Performance & tuning
Measuring grith overhead and squeezing latency out of the pipeline.
grith is designed for low overhead — a typical call exits the pipeline in 8–12ms wall-clock. This page covers measuring that and the knobs you can turn when it matters.
Targets
| Metric | Target |
|---|---|
| Per-call pipeline latency (median) | 8–12ms |
| Per-call pipeline latency (p99) | 15ms |
| Supervisor overhead per syscall (intercepted) | ~50–100µs |
| Supervisor overhead per syscall (uninteresting, seccomp-fast-path) | under 1µs |
| Daemon idle RSS | ~30MB |
| Daemon busy RSS | 80–150MB |
Measuring
Built-in: GET /proxy/status/full (IPC) returns per-filter timing histograms.
For p99 over time:
grith audit export --since 1d --format json |
jq '[.[] | .filter_timing_ms] | sort_by(.) | .[length*99/100]'
For per-filter breakdown, the trace-mode export captures filter timing per call:
grith exec --trace-syscalls-jsonl /tmp/trace.jsonl -- claude
# ... use the agent ...
grith profile audit --trace /tmp/trace.jsonl --report-timing
Common bottlenecks
1. Secret scanner on large payloads
Symptom: p99 latency exceeds 20ms on calls with large content.
Fix:
[proxy.filters.secret_scan]
max_scan_bytes = 524288 # 512KB cap (default 1MB)
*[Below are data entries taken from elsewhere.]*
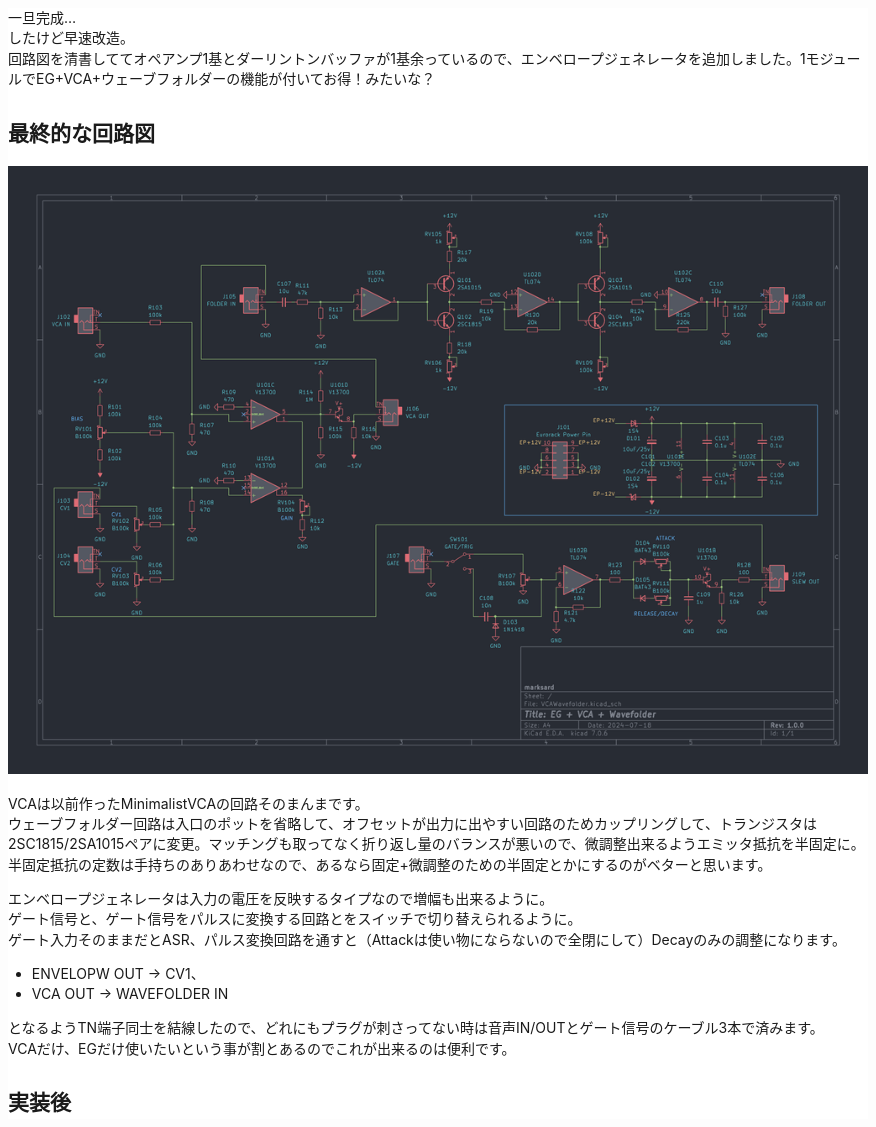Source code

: 一旦完成…  
したけど早速改造。  
回路図を清書しててオペアンプ1基とダーリントンバッファが1基余っているので、エンベロープジェネレータを追加しました。1モジュールでEG+VCA+ウェーブフォルダーの機能が付いてお得！みたいな？  

## 最終的な回路図  
![img](/assets/photos/eg_vca_wavefolder_schematic.png)  

VCAは以前作ったMinimalistVCAの回路そのまんまです。  
ウェーブフォルダー回路は入口のポットを省略して、オフセットが出力に出やすい回路のためカップリングして、トランジスタは2SC1815/2SA1015ペアに変更。マッチングも取ってなく折り返し量のバランスが悪いので、微調整出来るようエミッタ抵抗を半固定に。半固定抵抗の定数は手持ちのありあわせなので、あるなら固定+微調整のための半固定とかにするのがベターと思います。  

エンベロープジェネレータは入力の電圧を反映するタイプなので増幅も出来るように。  
ゲート信号と、ゲート信号をパルスに変換する回路とをスイッチで切り替えられるように。  
ゲート入力そのままだとASR、パルス変換回路を通すと（Attackは使い物にならないので全閉にして）Decayのみの調整になります。  

* ENVELOPW OUT → CV1、  
* VCA OUT → WAVEFOLDER IN  

となるようTN端子同士を結線したので、どれにもプラグが刺さってない時は音声IN/OUTとゲート信号のケーブル3本で済みます。  
VCAだけ、EGだけ使いたいという事が割とあるのでこれが出来るのは便利です。  

## 実装後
Trade-off: large payloads beyond the cap are sampled rather than scanned in full. Set this lower than your typical legitimate payload size to avoid the sample mode silently helping exfil.
2. Behavioural baseline computation
Symptom: latency spikes on certain calls after a long session.
The behavioural filter rebuilds its smoothing window periodically. Tune:
[proxy.filters.behavioural]
recompute_interval_seconds = 60 # less frequent = lower per-call cost
3. Audit log fsync
Symptom: high disk wait, even with fast SSD.
Default: fsync per audit event. For lower disk IO:
[general]
audit_fsync = "batch" # "per-event" (default), "batch", "none"
audit_fsync_batch_ms = 100
none is unsafe; events can be lost on crash. batch is the right choice
for high-throughput workloads.
4. Reputation table size
Symptom: daemon RSS climbs to 500MB+.
The reputation table accumulates without bound by default. For very long- running daemons:
[reputation]
max_entries = 50000 # cap; oldest decay first
gc_interval_seconds = 3600
Noise reduction knobs
These reduce syscall count (not latency per call), often the bigger win:
[supervisor.noise_reduction]
ignore_read_only = true # skip filter pipeline for reads on open fds
batch_rapid_reads = true # coalesce rapid reads in same fd
batch_window_ms = 50 # batching window
Both default-on. Disable only for forensic recording.
When grith is "slow"
If an agent feels noticeably slow under grith:
- Check
GET /proxy/status/full— is the filter pipeline actually the bottleneck, or is it the model latency? - Check the audit log — is the agent making 10× the syscalls it would without grith? Filters can't help with sheer syscall count.
- Try noise-reduction off vs on — sometimes coalescing reads hides pathological agent behaviour worth seeing.
The cost model of grith is per-syscall, not per-second. Idle agents pay nothing. Busy agents pay proportional to their syscall rate.